练习短文:
▬▬▬

第三阶段:从2000年左右至2015年左右,中国的逆创新从逻辑推理式创新进入解释规划式创新阶段。在市场主体社会主体多元化发展的基础上,开始出现了海归创业者、年轻创业者、天使投资、风险投资、行业协会等越来越多的创新创业网络生态主体,许多拥有发明专利的年轻人努力通过技术转让与企业合作,进一步在相互的对话和协商中构成创新联盟。领先开发,率先开拓新市场,获得创新收益。华为、大疆、华大基因就是典型的代表。国家层面进一步提出了自主创新战略,强调大量的集成创新,和引进消化吸收再创新,并努力在某些关键技术上自主突破,加大投入,2014年,国家统计局、科学技术部、财政部联合发布的《2013年全国科技经费投入公报》显示,继2012年我国R&D经费总量突破万亿大关后,2013年全国共投入R&D经费11846.6亿元,比上年增加1548.2亿元,增长15%;R&D经费投入强度首次突破2%,达2.08%,比上年的1.98%提高了0.1个百分点。但是没有直觉突破式创新支持的解释规划式创新仍然是在解释国外的原始创新成果,没有自我原始创新能力的对别人的一种解释,解释的程度是有限的。

第四阶段:2015年至今,中国的逆创新开始进入直觉突破式创新阶段,从市场主体的集成创新和国家层面的项目创新,进入产学研金企市结合的核心科学技术创新与企业自主创新,以实现中国的终极目标——力求将过去在国外产生的原始颠覆型创新的源头——直觉突破式创新阶段转移到国内进行,不再依赖于外国发明专利和核心技术的引进,培育自己的原始型创新的源头。在这个创新阶段,更多的市场主体与社会主体不只限于对利润的追求,而是对个人天赋特长兴趣爱好、激情梦想、创意灵感实现的追求。而政府也不再局限于对GDP政绩的追求,对经济发展质量,对经济可持续发展的追求,为社会主体的兴趣爱好追求,为社会的和谐美好发展提供优良的制度环境。

▬▬▬

所附材料:

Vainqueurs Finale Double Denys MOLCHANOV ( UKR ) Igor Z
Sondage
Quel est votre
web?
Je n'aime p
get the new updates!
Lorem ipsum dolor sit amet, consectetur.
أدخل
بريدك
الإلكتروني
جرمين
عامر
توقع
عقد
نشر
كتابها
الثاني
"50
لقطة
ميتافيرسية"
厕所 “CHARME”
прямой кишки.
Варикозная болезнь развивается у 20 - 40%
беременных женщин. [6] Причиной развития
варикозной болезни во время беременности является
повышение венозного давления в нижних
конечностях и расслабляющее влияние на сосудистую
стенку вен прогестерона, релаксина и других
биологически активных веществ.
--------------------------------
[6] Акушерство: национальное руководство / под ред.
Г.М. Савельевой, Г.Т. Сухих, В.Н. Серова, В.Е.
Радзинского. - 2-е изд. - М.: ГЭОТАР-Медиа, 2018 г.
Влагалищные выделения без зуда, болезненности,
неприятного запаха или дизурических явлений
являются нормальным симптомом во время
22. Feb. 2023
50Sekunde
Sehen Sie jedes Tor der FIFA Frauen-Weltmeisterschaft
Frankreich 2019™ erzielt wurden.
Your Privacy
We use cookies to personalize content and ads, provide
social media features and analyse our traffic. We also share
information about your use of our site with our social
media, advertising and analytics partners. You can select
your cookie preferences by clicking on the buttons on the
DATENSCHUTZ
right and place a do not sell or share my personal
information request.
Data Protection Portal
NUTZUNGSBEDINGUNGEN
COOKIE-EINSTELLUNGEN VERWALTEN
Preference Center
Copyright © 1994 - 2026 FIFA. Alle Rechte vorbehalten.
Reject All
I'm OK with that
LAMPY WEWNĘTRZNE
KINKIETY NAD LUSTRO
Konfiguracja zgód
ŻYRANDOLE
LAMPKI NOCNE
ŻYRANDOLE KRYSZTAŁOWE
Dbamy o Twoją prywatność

▬▬▬

任务要求 1: 根据关于中国逆创新阶段的练习短文,2013年全国R&D经费投入强度达到了多少?
任务要求 2: 请接续关于中国逆创新阶段的练习短文,从其最后一句之后往下写。

作答区 1: 2013年全国R&D经费投入强度达到2.08%。

作答区 2:
二、从赶超到原创的体制改革重点

中国的逆创新的前三个阶段可称之为赶超型创新,而现在刚刚开始起步的可称之为原始型创新。从赶超型创新到原始型创新,成功关键在于体制的变革,大致有:

1、从专注于紧跟国外前沿到专注于培育国内原创主体。赶超型创新阶段把国外创新的水平高于国内作为创新管理的现实逻辑前提,认为国内人才的总体水平不足以进行独立的原创研究,对标国外最前沿科技、最前沿产业和最前沿产品部署国内跟进性创新;到原始型创新阶段,创新管理的逻辑是看到中外创新差距的同时,也看到中国已经具备了无中生有创新的潜能,年青一代中有人可以充分认识自己的天赋特长、个性本能,形成兴趣爱好,在追求兴趣爱好中生成超常的创意灵感,无中生有地生产出未来产品或服务。一旦他们开拓的事业得到成功,其他的人通常将步他们的后尘,这是原创型人力资本的外部性,而全社会都受益于这种外部性,他们是先驱者。因此在关注国外创新前沿的同时,注重培育和激励年青一代原创主体。正如刘易斯所说[3]“在每一个社会里都有一些人天生酷爱试验新技术、新产品或新的经济形式,而蔑视公认的见解或既得利益。有的社会赞赏和鼓励这类任务,而有的社会则认为他们是应予以压制的海盗型的冒险家。但是,经济增长在很大程度上取决于社会风气培植这类人物的程度和给予他们的活动范围他们被允许的活动范围越广,这个社会经济上的增长将会越迅速。正是这种人数比例和活动范围的差异造成了各个社会之间的基本差异。”从赶超到原创,就是培育和激励刘易斯所说的人才。培养原始型创新者,激励原始型创新者,是原始型创新的源泉和根基。教育体制和人事制度应该是最迫切的改革。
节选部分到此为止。